What will I see diving Punta Marroquí?
On Levante: a long vertical wall sheeted in orange cup coral, morays and conger eels in every crack, anthias clouding the rock, and the fish life thickening at depth where the iron debris and Roman amphorae lie near 40 metres, with schooling sardines and sea bream in the shallows. On Poniente: white, red and yellow gorgonians along a shaded wall, a cave holding Dendrophyllia coral, black seabream that run unusually large here, and the anchors on the sand below. Both faces close on the shallow 4-metre plateau, with barracuda schooling overhead on the safety stop. Octopus, electric rays, dentex and lobster turn up on either side; amberjack and meagre pass through, and a sunfish is an area-level chance on a tide change rather than a Marroquí fixture.
What wetsuit do I need for Punta Marroquí?

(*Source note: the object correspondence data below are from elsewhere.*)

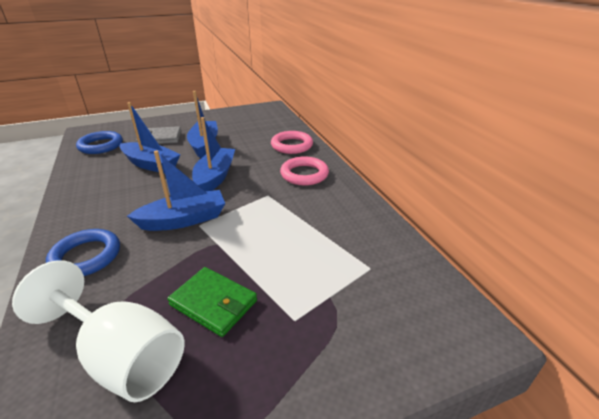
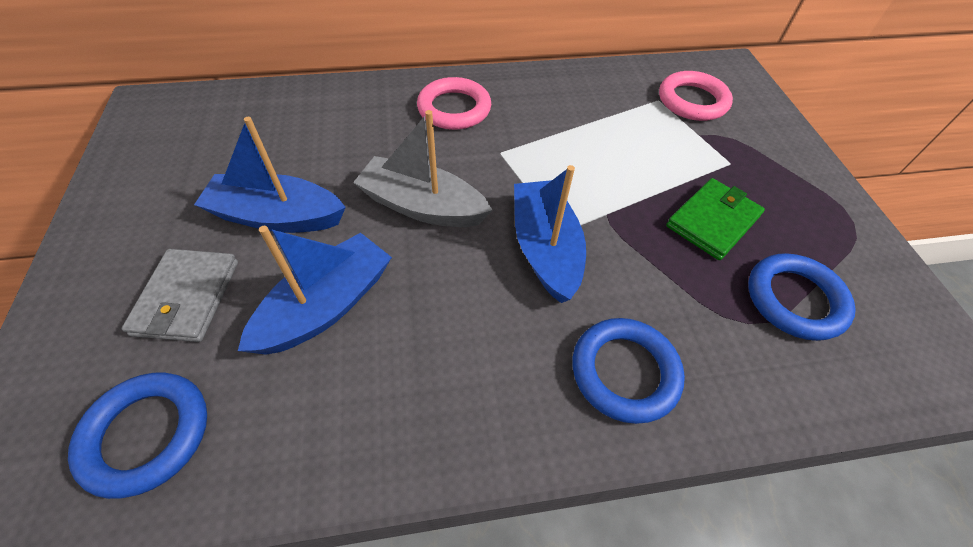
camera: 80 degrees left, 20 degrees up
white goblet [12,260,185,402] -> blue ring [748,253,856,341]
blue boat [192,117,235,191] -> grey boat [353,110,492,227]
pink ring [271,131,313,154] -> pink ring moved to [659,71,733,121]

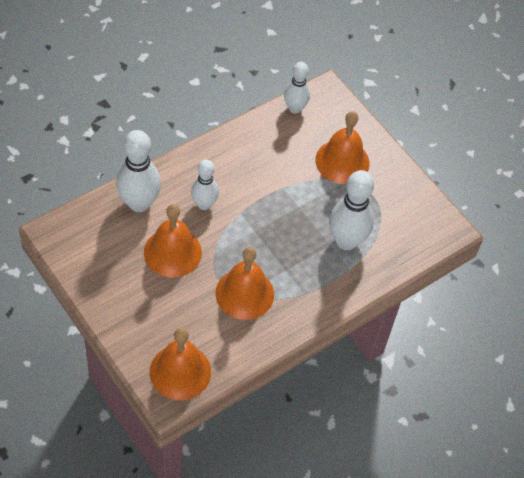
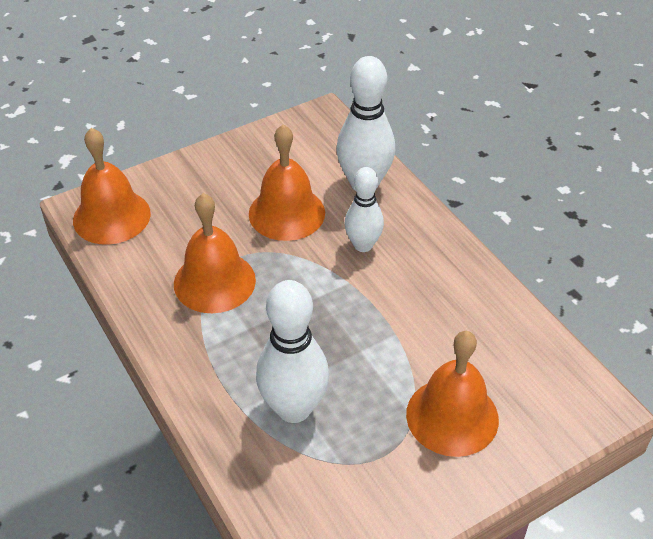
camera: 100 degrees right, 10 degrees down
white bowling pin [284,62,310,114] -> none

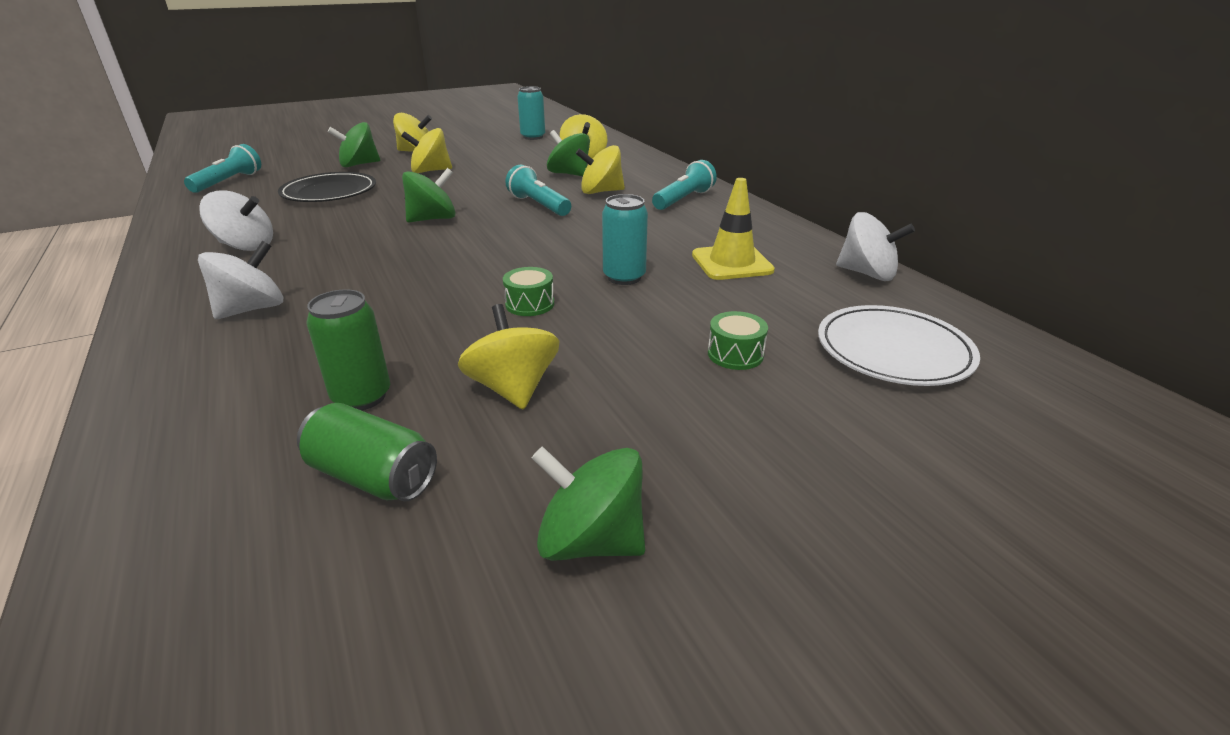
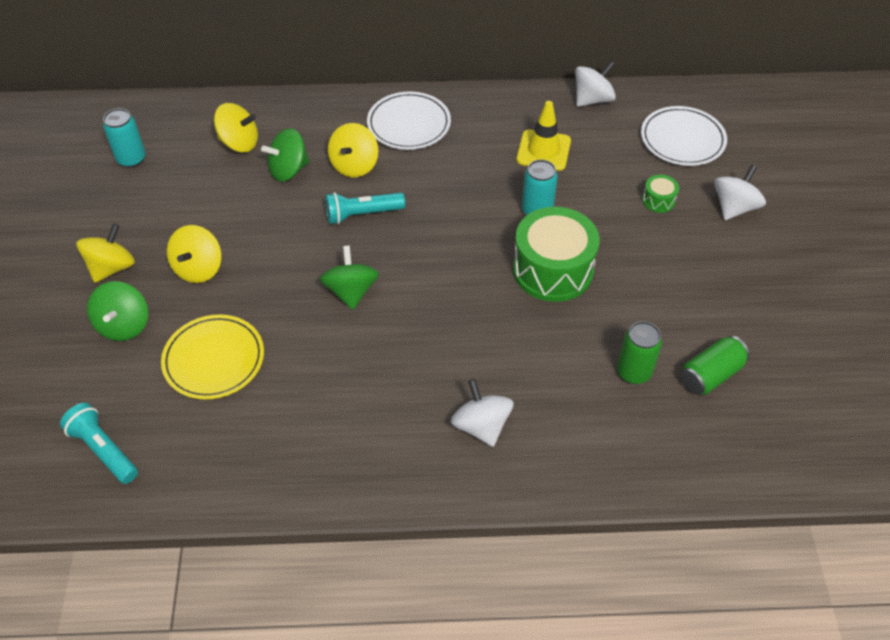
camera: 65 degrees left, 20 degrees up
white spinning top [199,190,273,251] -> white spinning top moved to [714,165,766,220]
black plate [278,172,376,202] -> yellow plate [161,314,264,399]
yellow spinning top [458,304,560,410] -> none
green drum [503,267,554,316] -> green drum [513,207,600,302], size x2.31
green spinning top [532,446,645,561] -> none
turquoise flashlight [652,160,717,210] -> white plate [367,92,451,150]

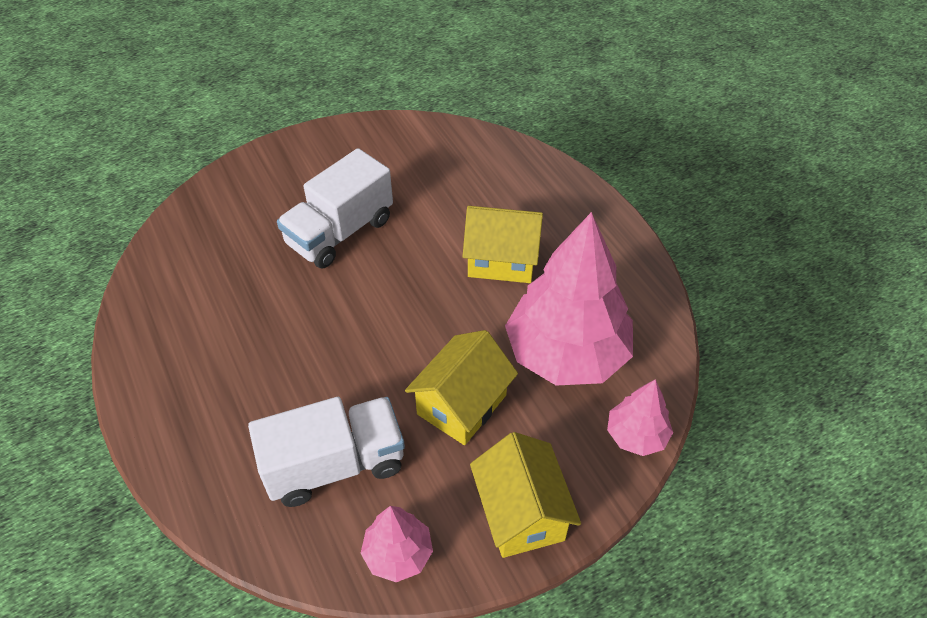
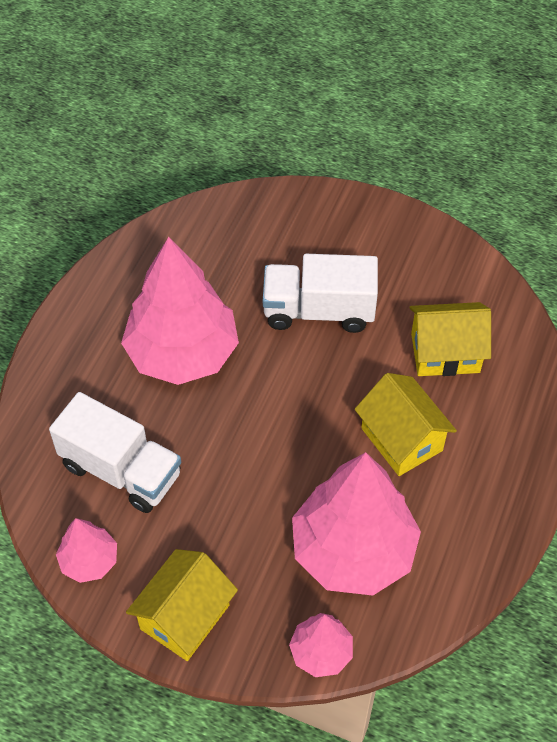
camera: 50 degrees right, 5 degrees up
yellow house [405,330,518,445] -> yellow house moved to [410,302,491,376]
none -> pink tree [121,237,239,385]

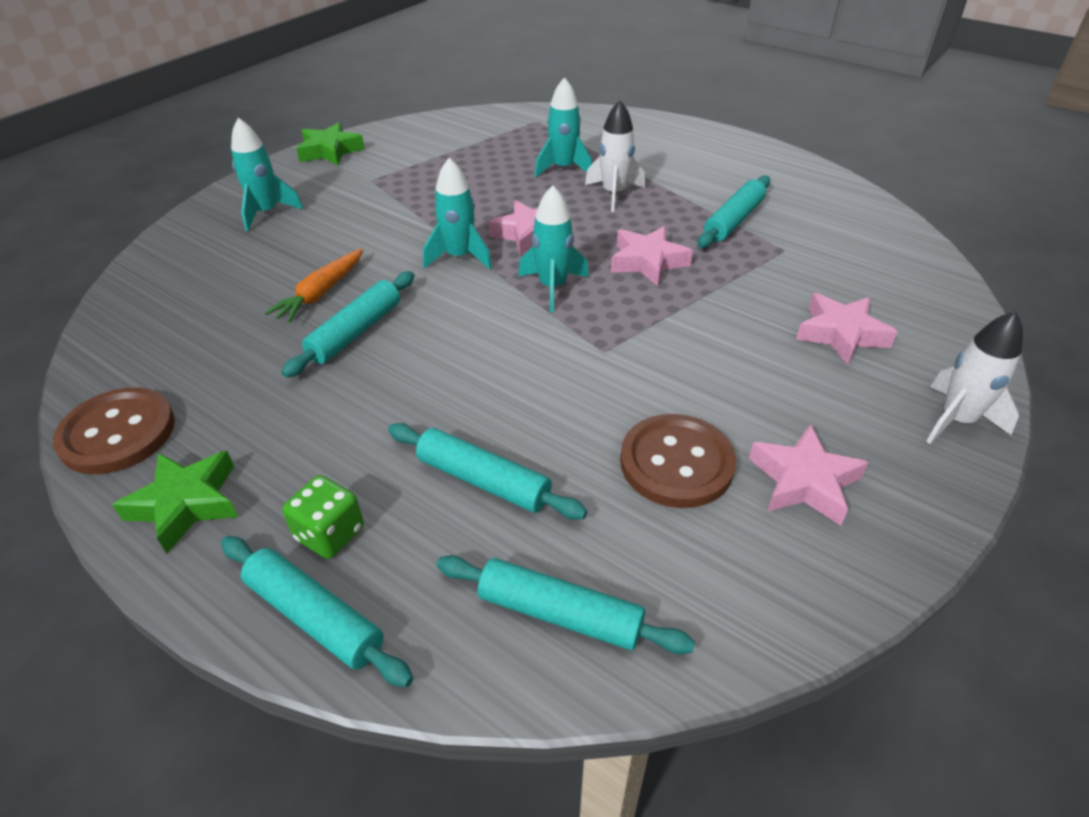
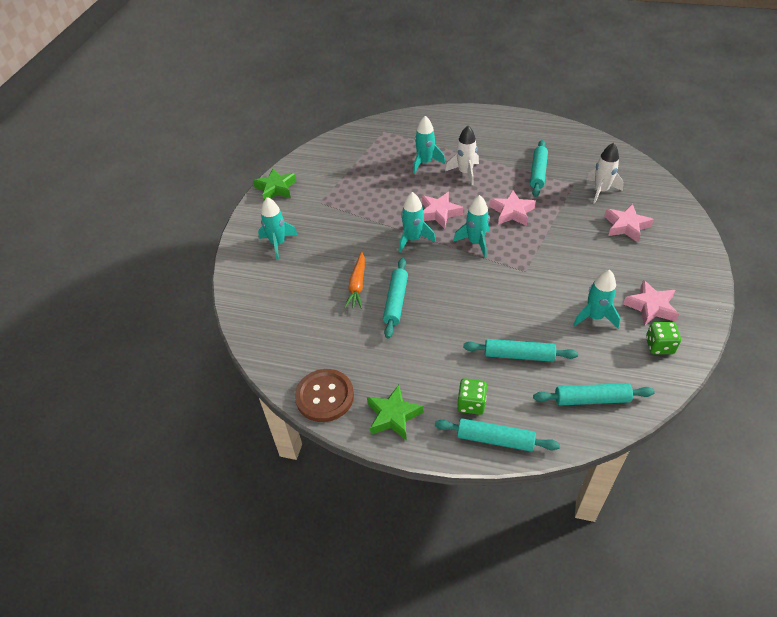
camera: 20 degrees left, 5 degrees up
brown button [620,414,736,508] -> turquoise rocket [573,270,621,329]
white rocket [926,311,1023,444] -> white rocket moved to [586,143,624,204]
none -> green dice [646,322,681,355]

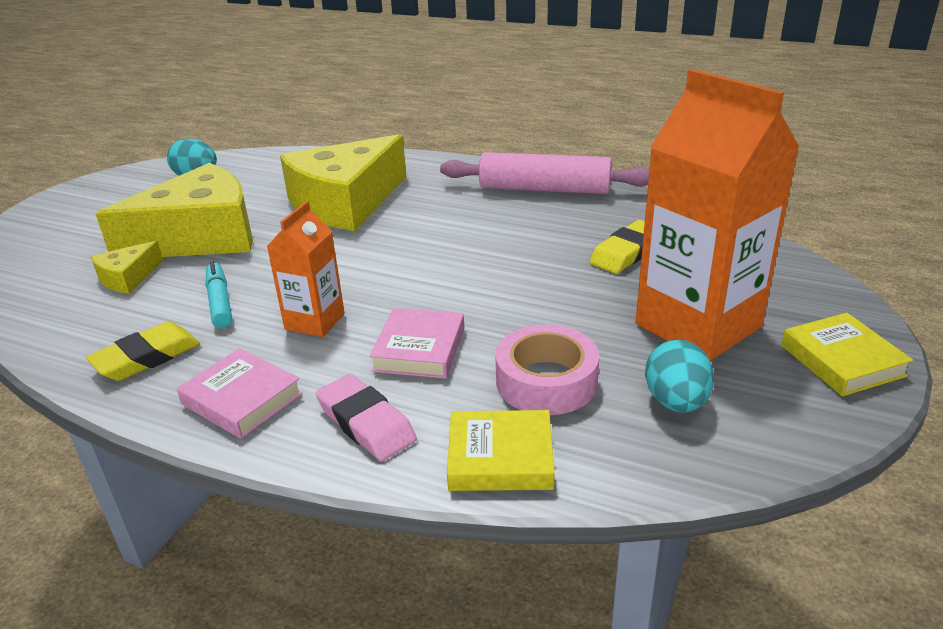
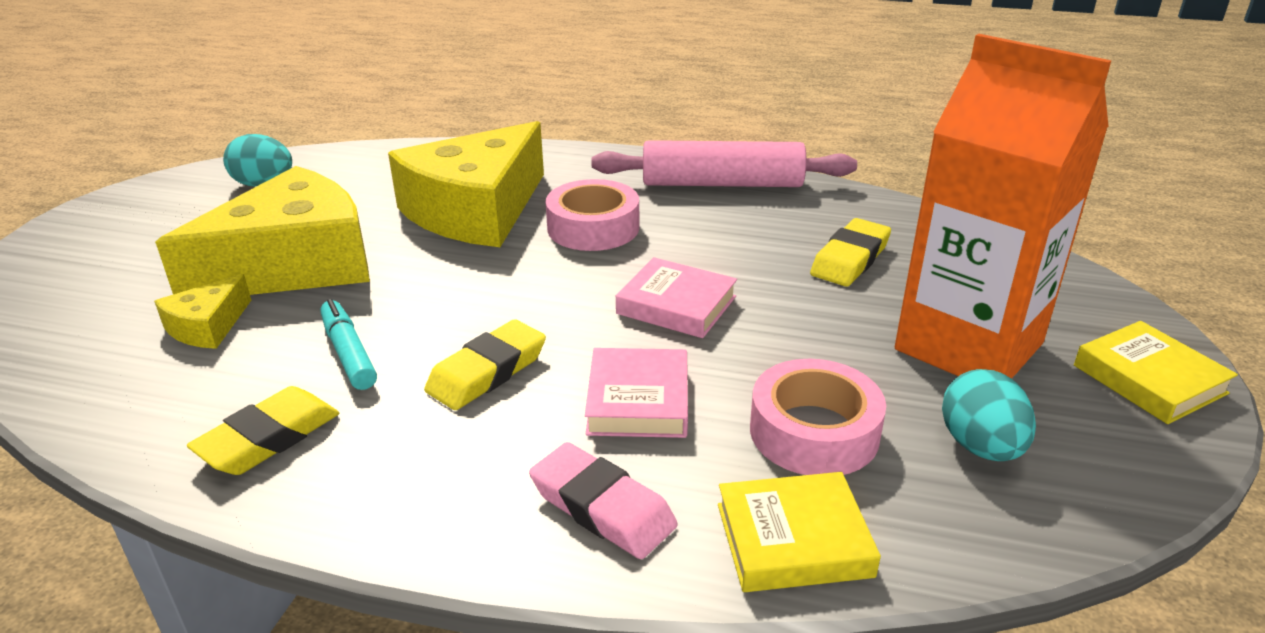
camera: 10 degrees left, 0 degrees up
pink book [177,348,303,439] -> pink book moved to [616,257,737,338]
orange carton [267,201,345,337] -> yellow eraser [424,319,546,410]
none -> pink tape [546,179,639,251]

Warmer than this far south suggests. The Strait pushes continuous cool Atlantic water through, so bottom temperatures sit around 15 to 17C even in peak summer and drop to 13 to 15C in winter. A 7mm with a hood is the summer minimum; divers who tried a 5mm two-piece here found it too light. A drysuit is the better call in the cooler months. Keep hood, booties and gloves on whatever the season.
When is the best time of year to dive Punta Marroquí?
May through October for the warmest water and the cleanest visibility, with spring and early autumn often the clearest of all. The site is diveable year-round when the weather and the slack window cooperate, but Tarifa is a planning exercise: the day's dive time and the choice of face come from the tide tables and the wind, not from a fixed best month. August is the busy month in town, not on this dive.